Skeletal landmark data:
------
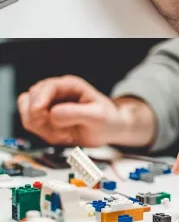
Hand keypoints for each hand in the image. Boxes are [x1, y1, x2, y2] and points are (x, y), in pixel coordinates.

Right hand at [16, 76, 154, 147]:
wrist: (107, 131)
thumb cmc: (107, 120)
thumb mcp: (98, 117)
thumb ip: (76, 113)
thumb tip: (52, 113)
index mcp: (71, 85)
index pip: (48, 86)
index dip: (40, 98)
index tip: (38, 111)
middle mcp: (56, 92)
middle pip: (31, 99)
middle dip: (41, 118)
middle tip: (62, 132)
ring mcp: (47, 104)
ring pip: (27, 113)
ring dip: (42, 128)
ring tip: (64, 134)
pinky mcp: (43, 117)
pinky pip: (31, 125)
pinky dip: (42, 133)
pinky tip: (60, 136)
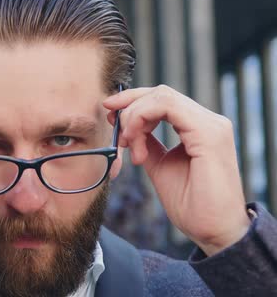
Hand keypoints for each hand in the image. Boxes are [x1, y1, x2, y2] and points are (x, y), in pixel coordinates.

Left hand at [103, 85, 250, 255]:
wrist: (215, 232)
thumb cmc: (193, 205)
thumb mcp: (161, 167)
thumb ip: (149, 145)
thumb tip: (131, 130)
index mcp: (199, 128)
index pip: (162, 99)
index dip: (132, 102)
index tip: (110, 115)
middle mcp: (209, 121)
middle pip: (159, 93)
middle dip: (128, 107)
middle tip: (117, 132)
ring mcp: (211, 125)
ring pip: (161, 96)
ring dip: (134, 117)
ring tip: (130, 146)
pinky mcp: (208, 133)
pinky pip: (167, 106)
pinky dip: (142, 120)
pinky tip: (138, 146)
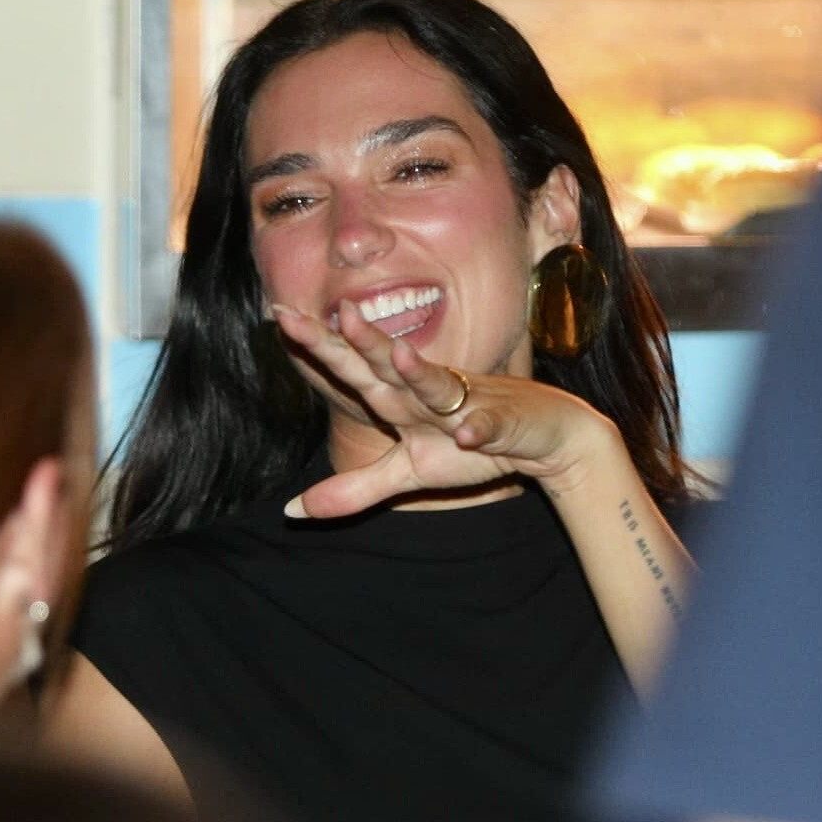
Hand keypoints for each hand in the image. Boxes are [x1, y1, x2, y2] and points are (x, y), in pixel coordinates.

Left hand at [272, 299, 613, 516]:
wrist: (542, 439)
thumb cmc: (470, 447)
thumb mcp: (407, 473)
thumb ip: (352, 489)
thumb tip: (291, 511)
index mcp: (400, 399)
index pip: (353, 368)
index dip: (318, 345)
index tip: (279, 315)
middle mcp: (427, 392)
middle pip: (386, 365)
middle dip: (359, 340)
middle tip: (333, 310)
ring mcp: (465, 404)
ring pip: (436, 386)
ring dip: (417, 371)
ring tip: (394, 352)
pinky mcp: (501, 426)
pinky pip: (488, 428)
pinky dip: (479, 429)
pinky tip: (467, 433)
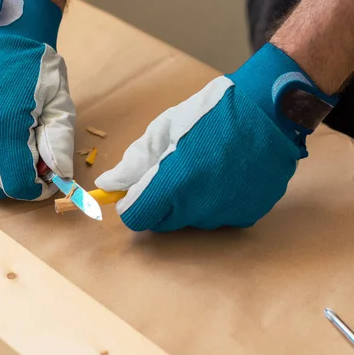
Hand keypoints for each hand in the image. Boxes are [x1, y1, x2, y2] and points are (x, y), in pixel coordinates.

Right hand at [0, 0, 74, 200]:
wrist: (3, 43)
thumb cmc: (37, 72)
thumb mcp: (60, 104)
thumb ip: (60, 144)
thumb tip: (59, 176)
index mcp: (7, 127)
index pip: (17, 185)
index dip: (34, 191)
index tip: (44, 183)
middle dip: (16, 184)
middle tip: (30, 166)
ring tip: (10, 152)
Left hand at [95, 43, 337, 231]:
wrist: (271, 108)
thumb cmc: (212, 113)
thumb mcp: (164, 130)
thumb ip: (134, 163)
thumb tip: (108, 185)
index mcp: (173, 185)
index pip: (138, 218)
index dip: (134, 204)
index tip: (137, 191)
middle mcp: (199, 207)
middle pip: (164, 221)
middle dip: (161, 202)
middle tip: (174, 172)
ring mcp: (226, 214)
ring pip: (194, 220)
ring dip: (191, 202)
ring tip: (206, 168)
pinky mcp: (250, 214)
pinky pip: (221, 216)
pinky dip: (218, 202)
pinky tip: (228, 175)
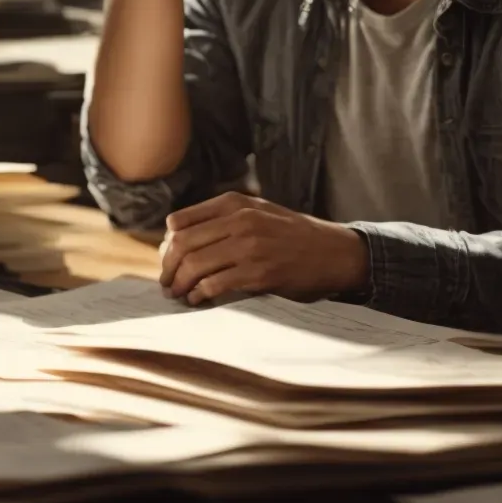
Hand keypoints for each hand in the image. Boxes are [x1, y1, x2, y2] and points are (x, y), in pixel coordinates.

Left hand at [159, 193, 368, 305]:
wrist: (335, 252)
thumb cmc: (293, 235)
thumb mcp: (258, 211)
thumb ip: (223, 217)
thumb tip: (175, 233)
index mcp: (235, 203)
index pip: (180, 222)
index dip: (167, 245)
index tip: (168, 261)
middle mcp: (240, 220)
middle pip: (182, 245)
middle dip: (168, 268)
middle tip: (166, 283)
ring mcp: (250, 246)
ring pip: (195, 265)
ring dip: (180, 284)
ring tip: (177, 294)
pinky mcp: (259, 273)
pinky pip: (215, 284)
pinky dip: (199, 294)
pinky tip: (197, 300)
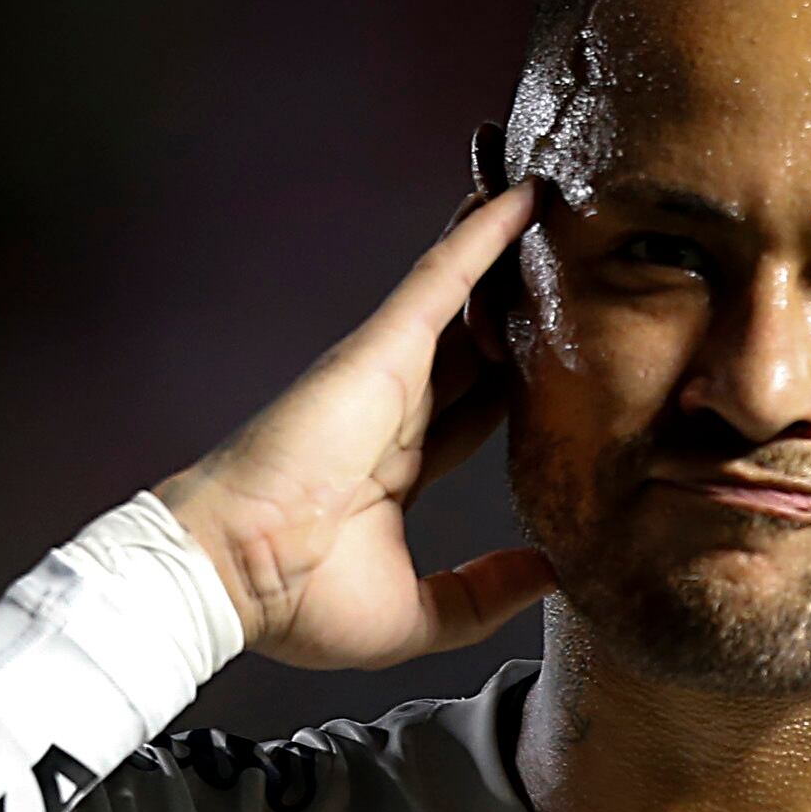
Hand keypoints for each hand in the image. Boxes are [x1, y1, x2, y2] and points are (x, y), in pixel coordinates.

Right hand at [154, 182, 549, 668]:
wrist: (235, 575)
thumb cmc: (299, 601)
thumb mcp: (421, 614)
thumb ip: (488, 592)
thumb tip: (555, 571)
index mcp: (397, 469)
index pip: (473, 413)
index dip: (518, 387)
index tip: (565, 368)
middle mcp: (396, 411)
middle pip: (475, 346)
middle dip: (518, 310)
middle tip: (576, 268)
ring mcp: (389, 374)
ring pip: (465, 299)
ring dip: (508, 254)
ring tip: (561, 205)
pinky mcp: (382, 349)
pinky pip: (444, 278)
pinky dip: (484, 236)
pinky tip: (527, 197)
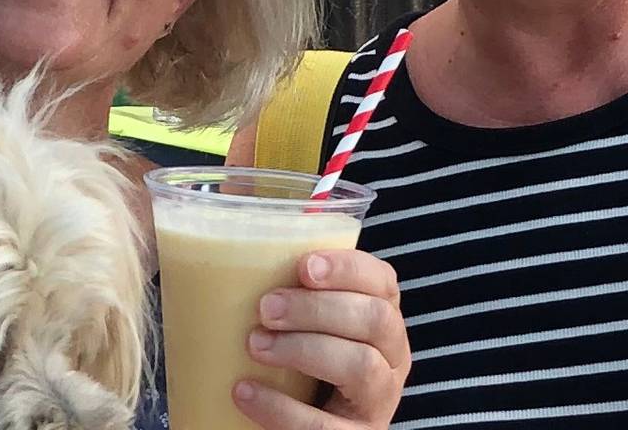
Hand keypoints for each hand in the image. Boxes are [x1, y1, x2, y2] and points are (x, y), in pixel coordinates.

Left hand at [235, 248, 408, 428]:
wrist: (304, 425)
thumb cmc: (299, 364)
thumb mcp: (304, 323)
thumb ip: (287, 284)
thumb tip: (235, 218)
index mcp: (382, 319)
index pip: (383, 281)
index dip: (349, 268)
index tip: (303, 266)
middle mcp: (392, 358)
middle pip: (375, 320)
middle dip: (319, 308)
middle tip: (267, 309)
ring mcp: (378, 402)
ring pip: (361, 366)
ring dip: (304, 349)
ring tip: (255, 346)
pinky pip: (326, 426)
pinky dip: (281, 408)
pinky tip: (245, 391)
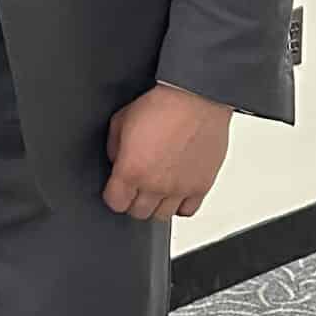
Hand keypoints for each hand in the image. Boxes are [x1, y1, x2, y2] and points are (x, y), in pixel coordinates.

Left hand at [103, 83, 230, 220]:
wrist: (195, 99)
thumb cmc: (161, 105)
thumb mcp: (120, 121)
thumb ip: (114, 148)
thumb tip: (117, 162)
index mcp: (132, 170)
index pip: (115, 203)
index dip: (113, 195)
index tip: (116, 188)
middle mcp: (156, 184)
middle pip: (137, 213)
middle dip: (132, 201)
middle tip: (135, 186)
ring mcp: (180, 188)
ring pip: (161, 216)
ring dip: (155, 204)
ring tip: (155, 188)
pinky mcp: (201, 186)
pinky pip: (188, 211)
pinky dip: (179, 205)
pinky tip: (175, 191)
------
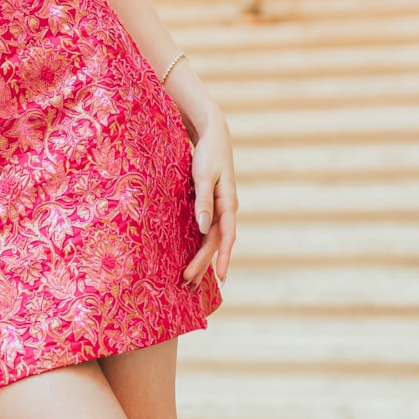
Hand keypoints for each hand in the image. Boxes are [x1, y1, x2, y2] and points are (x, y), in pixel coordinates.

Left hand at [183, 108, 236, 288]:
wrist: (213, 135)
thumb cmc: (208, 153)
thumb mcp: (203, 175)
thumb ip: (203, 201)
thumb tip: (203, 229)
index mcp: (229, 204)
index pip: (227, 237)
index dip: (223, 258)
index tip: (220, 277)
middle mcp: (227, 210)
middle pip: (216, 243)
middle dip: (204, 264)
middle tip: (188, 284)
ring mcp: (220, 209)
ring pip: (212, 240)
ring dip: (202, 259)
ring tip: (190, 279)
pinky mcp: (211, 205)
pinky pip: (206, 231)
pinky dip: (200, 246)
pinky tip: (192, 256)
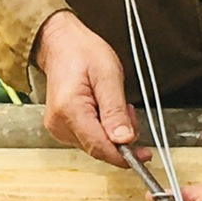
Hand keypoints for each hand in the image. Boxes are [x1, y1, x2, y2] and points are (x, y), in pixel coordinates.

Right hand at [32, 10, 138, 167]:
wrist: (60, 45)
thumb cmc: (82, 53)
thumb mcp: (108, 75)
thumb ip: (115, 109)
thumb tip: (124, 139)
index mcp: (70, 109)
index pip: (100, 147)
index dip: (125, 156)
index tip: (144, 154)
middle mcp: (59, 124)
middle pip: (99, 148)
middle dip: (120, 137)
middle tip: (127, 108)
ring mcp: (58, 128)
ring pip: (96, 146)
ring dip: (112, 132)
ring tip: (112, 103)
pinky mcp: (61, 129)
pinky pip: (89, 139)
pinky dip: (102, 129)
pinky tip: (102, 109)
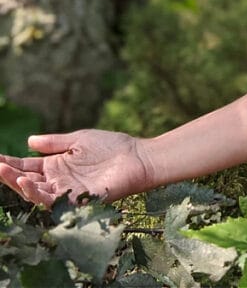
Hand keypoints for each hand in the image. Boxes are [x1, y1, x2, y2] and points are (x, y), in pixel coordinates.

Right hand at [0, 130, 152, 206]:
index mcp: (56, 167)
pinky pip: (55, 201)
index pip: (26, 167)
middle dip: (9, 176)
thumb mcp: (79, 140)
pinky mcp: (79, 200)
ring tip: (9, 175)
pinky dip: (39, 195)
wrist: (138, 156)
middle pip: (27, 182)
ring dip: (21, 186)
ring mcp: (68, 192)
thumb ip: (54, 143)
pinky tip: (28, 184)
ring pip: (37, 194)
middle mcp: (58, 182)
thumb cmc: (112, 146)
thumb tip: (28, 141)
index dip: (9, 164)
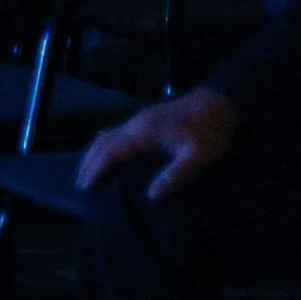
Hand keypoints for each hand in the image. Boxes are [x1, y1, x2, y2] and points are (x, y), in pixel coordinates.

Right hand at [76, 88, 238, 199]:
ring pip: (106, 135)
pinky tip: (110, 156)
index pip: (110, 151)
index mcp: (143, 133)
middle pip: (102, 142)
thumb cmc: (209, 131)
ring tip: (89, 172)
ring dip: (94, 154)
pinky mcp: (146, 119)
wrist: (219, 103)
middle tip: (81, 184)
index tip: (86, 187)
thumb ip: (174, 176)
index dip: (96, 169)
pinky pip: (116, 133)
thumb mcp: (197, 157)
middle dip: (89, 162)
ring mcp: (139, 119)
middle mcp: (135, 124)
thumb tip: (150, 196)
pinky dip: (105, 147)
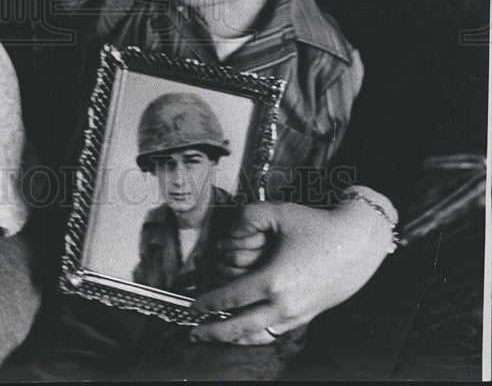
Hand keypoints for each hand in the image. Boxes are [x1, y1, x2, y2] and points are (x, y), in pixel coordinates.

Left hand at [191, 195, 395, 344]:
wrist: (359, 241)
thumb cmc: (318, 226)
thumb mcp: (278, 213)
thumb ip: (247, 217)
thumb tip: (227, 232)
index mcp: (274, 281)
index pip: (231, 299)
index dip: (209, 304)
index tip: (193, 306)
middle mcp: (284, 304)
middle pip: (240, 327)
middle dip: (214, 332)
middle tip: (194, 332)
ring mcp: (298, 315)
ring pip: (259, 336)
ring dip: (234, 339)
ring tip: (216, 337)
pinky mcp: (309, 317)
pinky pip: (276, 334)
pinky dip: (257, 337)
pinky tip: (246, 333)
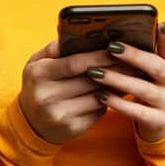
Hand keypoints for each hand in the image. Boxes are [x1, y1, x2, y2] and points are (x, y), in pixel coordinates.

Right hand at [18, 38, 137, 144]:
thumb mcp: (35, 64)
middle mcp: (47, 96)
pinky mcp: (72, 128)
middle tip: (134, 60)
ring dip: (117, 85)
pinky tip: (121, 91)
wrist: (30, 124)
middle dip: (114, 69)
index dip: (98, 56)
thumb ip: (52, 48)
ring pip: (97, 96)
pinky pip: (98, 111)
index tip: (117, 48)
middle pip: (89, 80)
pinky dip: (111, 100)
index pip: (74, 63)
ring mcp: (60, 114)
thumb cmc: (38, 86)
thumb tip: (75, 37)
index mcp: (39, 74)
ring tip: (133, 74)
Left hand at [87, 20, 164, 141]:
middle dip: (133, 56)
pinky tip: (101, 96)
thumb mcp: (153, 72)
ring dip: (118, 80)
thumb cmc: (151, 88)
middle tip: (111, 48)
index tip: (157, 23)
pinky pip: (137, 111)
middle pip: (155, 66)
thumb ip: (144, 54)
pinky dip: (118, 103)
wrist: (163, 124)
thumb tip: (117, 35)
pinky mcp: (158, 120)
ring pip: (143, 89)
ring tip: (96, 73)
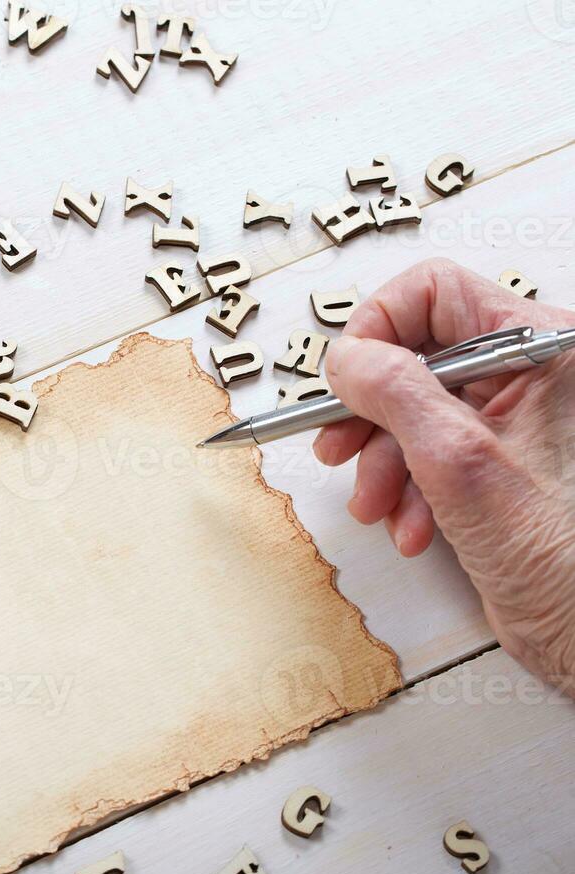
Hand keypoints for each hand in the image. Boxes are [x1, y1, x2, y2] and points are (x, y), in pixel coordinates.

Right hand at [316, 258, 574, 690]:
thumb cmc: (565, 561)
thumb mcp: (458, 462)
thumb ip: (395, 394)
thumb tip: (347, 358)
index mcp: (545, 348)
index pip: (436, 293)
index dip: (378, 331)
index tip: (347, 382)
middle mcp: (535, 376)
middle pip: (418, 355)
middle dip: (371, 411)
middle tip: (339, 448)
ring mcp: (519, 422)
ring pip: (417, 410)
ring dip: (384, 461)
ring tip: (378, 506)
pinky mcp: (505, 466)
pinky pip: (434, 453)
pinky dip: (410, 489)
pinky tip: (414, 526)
------
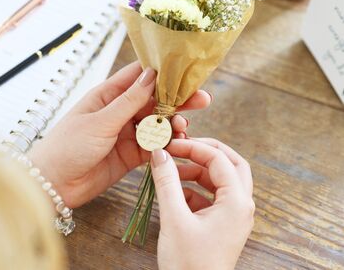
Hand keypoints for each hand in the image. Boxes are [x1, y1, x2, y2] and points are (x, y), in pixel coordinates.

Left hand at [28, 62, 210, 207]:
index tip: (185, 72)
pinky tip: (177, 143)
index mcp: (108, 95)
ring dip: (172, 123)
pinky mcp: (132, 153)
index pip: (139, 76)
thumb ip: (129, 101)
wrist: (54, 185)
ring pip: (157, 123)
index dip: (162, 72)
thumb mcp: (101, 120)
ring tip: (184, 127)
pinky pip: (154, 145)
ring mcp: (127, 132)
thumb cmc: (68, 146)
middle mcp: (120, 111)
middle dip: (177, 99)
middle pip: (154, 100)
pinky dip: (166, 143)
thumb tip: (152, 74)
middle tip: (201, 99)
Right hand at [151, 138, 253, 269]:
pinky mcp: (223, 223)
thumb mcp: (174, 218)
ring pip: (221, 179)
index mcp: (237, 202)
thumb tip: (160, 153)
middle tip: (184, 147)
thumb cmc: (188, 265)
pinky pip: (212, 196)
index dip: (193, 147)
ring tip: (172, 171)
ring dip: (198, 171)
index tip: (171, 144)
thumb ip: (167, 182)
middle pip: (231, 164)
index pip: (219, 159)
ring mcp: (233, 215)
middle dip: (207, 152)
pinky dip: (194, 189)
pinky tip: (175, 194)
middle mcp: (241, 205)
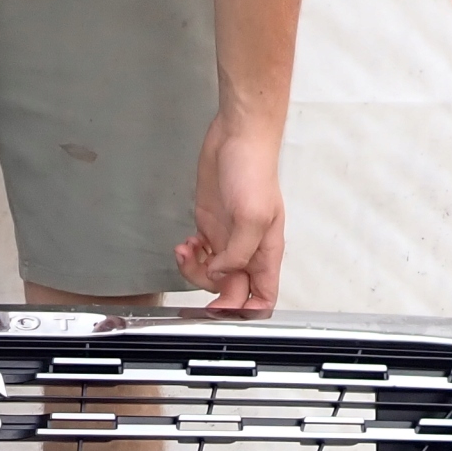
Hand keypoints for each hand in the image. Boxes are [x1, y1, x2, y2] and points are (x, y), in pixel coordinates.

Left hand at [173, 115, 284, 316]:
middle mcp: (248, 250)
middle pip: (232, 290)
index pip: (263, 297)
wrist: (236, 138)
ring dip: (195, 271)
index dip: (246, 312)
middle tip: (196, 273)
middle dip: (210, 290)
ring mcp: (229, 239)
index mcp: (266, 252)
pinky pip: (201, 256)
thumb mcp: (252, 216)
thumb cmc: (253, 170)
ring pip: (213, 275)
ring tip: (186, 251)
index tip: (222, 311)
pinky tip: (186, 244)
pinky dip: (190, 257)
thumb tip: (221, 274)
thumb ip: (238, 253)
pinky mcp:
------
Task item - Take exactly the lines from the one containing "middle dip: (132, 201)" through the one containing "pinky tip: (175, 191)" in the data above, and output them with nothing added.

Output of the exercise -
middle dip: (132, 201)
middle tip: (135, 186)
ring mcp: (180, 188)
ring pip: (161, 216)
ring dip: (155, 204)
ring tip: (155, 188)
pinky mcp: (201, 186)
pinky pip: (188, 211)
pinky dip: (179, 205)
pinky tip: (175, 191)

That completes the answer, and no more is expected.